I have implemented PBKDF2 authentication for some web services.
The client is given the following information, so they can duplicate the PBKDF2 function:
- the hashing algorithm (SHA256)
- a secret password that is 30 bytes long
- the number of iterations (4096)
- the hash length (32)
The client is expected to generate a cryptographically secure random salt and use it in the PBKDF2 function. The resulting PBKDF2 hash and a base64 encoding of the salt is then added to an X-Authorization header in every request.
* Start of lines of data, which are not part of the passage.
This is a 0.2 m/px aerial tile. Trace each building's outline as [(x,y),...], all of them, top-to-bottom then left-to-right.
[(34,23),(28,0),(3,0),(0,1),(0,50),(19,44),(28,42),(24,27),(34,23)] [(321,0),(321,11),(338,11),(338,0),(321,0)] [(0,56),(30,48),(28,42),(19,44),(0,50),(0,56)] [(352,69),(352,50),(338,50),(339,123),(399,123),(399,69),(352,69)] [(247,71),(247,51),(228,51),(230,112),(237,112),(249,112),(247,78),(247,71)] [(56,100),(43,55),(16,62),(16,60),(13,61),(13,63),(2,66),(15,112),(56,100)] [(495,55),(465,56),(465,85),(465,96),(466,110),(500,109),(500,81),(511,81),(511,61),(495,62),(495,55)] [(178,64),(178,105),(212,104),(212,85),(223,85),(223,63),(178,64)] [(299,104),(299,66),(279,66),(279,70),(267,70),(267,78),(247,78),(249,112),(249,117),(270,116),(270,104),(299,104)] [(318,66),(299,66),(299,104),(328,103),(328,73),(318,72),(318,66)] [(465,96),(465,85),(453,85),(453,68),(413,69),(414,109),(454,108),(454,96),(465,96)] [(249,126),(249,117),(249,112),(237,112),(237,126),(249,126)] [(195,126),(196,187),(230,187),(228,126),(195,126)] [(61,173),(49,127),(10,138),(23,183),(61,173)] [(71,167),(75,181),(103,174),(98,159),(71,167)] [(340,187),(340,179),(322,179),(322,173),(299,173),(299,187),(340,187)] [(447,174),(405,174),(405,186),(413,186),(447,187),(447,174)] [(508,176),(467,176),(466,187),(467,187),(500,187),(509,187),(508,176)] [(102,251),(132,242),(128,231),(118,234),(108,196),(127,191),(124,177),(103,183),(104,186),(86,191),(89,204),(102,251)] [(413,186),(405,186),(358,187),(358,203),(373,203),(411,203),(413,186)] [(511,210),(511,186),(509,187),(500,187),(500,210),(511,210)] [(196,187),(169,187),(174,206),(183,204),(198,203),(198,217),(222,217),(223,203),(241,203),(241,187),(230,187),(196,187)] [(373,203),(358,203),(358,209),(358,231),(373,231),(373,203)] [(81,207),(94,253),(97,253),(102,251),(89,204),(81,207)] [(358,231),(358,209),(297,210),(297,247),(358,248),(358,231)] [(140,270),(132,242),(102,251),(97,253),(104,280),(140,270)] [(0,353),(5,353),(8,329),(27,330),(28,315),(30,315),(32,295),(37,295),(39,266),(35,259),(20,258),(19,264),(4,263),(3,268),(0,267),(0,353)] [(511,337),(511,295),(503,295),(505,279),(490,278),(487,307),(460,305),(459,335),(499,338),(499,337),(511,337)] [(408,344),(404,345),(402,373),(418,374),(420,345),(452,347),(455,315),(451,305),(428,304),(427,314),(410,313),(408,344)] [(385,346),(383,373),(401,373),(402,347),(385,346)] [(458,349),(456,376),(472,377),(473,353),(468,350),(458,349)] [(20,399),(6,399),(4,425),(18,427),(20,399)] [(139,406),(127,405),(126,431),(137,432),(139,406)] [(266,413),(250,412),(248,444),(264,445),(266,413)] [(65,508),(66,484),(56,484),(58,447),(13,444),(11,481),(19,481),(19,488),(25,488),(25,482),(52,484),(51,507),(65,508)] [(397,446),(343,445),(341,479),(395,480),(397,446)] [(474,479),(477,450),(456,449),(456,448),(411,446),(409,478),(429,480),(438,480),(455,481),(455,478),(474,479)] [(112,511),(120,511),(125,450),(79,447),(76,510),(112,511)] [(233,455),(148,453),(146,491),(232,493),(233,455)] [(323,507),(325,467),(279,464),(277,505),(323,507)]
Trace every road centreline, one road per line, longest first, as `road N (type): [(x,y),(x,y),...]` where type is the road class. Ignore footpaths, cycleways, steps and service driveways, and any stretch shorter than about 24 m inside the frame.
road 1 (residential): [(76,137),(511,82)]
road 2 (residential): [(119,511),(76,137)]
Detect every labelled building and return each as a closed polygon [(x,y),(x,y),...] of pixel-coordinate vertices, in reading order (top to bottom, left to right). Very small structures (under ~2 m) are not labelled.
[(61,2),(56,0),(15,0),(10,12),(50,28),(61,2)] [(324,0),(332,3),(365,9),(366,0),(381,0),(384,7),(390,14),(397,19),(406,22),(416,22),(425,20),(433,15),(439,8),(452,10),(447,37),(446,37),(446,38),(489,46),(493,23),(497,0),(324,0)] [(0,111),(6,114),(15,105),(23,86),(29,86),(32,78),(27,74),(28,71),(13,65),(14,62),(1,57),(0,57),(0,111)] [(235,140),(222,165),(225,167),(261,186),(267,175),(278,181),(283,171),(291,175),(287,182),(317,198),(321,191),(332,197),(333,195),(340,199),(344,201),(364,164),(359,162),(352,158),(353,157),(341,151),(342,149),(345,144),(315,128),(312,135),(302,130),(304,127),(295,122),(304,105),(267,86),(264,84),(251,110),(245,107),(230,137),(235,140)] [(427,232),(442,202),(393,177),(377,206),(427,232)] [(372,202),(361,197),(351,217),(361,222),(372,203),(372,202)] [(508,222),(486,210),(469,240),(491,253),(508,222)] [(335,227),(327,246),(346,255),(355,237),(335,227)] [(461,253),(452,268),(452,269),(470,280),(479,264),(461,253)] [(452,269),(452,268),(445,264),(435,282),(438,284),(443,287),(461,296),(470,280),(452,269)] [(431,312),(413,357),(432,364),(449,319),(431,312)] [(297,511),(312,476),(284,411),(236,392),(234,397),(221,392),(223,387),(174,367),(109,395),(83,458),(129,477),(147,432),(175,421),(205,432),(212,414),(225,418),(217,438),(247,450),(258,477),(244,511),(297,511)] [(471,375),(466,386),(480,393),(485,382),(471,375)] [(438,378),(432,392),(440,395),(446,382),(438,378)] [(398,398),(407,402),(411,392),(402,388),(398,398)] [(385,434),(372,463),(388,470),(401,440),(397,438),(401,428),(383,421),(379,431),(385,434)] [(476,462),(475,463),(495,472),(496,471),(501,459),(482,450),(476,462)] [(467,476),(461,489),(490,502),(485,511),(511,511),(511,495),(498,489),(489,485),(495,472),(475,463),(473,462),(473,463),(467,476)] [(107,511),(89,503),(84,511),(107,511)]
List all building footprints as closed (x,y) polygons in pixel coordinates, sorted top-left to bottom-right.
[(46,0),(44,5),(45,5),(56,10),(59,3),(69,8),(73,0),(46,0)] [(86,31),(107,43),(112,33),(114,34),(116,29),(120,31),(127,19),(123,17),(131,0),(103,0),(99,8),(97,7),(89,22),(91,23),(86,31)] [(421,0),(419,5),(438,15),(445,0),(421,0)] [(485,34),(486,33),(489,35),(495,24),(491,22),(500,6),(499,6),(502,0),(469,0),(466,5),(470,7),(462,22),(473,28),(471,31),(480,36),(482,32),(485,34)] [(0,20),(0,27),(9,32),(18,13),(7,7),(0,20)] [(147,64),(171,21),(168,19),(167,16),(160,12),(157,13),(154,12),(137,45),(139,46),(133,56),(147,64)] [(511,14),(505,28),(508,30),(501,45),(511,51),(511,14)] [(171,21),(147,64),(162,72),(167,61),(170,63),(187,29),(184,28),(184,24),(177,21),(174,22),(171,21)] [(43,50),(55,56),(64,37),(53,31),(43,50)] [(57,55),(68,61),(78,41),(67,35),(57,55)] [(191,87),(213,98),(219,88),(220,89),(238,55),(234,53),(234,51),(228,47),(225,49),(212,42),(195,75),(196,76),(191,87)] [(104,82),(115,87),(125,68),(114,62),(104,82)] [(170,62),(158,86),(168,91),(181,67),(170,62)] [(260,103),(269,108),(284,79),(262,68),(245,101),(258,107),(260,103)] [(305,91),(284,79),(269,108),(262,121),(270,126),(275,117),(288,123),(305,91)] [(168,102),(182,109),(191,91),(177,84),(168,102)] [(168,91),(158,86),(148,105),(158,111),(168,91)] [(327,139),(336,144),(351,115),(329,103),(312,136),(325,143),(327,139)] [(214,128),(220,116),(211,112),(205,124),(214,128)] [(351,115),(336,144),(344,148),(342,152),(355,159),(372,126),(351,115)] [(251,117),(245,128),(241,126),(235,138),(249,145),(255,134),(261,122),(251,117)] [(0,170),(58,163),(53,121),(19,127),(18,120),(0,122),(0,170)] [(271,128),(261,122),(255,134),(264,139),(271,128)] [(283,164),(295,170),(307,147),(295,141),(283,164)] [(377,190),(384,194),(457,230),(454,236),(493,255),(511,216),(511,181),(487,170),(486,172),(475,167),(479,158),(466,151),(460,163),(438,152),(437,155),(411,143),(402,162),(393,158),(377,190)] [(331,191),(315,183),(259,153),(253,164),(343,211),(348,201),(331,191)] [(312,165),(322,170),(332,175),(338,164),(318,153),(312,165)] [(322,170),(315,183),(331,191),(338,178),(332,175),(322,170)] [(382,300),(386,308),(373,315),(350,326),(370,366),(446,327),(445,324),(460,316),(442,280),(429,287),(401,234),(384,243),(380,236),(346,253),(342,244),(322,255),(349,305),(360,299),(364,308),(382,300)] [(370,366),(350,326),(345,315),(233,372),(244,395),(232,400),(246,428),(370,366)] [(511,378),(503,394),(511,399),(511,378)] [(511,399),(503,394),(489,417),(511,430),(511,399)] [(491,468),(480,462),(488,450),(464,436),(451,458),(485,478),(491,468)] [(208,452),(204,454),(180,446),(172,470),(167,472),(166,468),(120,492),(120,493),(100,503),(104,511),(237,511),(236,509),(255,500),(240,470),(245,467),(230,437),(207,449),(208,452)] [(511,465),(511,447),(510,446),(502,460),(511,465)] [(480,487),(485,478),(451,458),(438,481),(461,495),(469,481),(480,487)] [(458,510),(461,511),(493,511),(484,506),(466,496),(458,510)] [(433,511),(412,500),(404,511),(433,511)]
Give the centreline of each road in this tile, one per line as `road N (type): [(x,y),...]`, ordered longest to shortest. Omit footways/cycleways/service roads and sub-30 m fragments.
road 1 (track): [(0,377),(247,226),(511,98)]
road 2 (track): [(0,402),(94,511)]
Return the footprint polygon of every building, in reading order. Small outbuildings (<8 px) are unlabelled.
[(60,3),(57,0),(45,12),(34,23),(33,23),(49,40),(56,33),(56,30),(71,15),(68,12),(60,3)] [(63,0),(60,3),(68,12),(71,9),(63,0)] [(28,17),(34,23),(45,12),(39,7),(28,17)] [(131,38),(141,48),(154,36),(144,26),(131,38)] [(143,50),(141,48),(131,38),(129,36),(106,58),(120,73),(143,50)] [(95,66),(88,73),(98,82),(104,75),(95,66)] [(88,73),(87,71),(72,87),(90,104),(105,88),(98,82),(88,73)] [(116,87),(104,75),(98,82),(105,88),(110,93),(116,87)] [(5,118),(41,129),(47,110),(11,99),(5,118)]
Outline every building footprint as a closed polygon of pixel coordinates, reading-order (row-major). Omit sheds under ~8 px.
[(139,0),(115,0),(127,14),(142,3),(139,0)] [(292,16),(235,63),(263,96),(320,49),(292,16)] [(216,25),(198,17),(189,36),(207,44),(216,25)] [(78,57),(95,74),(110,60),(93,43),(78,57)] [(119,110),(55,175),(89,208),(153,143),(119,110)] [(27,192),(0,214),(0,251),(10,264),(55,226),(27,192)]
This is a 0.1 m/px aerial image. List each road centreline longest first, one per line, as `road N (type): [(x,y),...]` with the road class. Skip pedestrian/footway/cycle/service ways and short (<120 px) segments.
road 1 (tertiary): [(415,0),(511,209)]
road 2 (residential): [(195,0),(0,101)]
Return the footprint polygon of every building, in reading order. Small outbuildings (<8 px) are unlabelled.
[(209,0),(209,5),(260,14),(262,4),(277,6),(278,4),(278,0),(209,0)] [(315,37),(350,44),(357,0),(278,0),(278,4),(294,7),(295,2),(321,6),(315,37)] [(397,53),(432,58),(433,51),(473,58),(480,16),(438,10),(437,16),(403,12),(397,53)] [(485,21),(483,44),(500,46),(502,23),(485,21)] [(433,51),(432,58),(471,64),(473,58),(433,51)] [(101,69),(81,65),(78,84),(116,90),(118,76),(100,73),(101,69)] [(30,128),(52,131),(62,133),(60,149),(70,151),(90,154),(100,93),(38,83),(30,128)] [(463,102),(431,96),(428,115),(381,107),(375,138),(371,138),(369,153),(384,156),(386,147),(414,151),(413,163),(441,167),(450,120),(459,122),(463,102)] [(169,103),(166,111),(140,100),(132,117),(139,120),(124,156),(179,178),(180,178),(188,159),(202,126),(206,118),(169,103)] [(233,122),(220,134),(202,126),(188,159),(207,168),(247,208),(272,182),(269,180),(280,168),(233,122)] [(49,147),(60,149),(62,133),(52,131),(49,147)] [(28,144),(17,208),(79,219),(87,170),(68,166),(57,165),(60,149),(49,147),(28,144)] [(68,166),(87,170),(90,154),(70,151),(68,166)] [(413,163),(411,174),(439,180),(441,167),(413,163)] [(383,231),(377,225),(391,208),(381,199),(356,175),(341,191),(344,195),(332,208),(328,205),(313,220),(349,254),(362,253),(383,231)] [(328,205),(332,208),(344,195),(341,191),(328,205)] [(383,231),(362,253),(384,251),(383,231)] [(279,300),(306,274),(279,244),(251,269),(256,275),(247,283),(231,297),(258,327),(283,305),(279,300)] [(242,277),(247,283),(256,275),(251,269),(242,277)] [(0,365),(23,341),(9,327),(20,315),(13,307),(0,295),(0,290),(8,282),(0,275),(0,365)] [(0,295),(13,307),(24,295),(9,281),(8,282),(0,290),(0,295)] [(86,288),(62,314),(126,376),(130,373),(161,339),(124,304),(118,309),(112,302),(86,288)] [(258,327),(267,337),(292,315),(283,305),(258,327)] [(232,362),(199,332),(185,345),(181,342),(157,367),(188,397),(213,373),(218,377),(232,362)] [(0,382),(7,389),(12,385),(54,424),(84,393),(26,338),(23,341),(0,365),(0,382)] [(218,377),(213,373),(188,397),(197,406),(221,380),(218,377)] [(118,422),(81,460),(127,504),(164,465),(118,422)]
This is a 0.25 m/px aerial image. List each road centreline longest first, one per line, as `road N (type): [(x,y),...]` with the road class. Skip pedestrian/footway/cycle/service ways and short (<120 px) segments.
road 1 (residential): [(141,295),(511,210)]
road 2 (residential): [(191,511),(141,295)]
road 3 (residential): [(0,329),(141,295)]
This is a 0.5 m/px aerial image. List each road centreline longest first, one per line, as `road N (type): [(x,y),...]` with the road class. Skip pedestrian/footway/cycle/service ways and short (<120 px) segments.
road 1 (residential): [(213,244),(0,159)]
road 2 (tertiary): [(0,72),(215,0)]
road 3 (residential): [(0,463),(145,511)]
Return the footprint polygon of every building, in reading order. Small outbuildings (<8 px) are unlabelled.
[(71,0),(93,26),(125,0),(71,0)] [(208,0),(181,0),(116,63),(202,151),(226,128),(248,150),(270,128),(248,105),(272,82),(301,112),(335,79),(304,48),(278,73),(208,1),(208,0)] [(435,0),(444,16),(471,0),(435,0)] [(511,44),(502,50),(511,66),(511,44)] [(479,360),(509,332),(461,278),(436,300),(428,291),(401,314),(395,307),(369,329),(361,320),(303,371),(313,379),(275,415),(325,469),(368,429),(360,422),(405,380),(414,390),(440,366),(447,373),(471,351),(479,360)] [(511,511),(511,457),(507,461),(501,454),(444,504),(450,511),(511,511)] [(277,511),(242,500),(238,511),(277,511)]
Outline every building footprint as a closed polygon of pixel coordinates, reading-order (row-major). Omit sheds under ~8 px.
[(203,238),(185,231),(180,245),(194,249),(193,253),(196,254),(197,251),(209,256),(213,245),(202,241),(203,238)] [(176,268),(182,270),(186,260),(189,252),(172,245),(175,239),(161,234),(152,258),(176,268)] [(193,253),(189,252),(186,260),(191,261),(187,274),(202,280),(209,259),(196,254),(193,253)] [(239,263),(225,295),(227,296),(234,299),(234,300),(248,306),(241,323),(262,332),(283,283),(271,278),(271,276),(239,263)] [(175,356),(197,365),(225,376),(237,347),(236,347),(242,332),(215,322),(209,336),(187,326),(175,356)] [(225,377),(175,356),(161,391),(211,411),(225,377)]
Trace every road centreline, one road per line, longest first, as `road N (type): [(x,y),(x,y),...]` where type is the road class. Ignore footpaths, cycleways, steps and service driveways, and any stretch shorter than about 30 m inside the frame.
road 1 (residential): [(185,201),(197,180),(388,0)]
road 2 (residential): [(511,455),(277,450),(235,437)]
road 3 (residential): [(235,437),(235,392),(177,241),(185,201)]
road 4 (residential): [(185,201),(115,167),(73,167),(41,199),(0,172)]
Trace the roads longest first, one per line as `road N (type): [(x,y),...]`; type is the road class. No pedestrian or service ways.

e.g. X-Authorization: 882fac38qkf98ff1ed29W4bd2f95P214=&&=2c55a195
All requests are done over https://. I have always been under the impression that a new salt should be generated on every request, as this prevents rainbow table attacks... but is this really necessary?
Let's say someone breaks through the TLS layer, and so they can see the password hash and the salt that was used. They are intent on breaking this password and so they create a rainbow table using this visible salt. I doubt they are going to crack a 30 byte password, but if they do, they now have the password we sent to the client.
At this point, with the password, they can make any request they like. It doesn't matter if a new salt is used on future requests. There is no need to create another rainbow table to crack those ones, because we already have the password.
Is there something I'm overlooking or misunderstanding? Is there a benefit to generating a new salt and running the PKDF2 function on every request?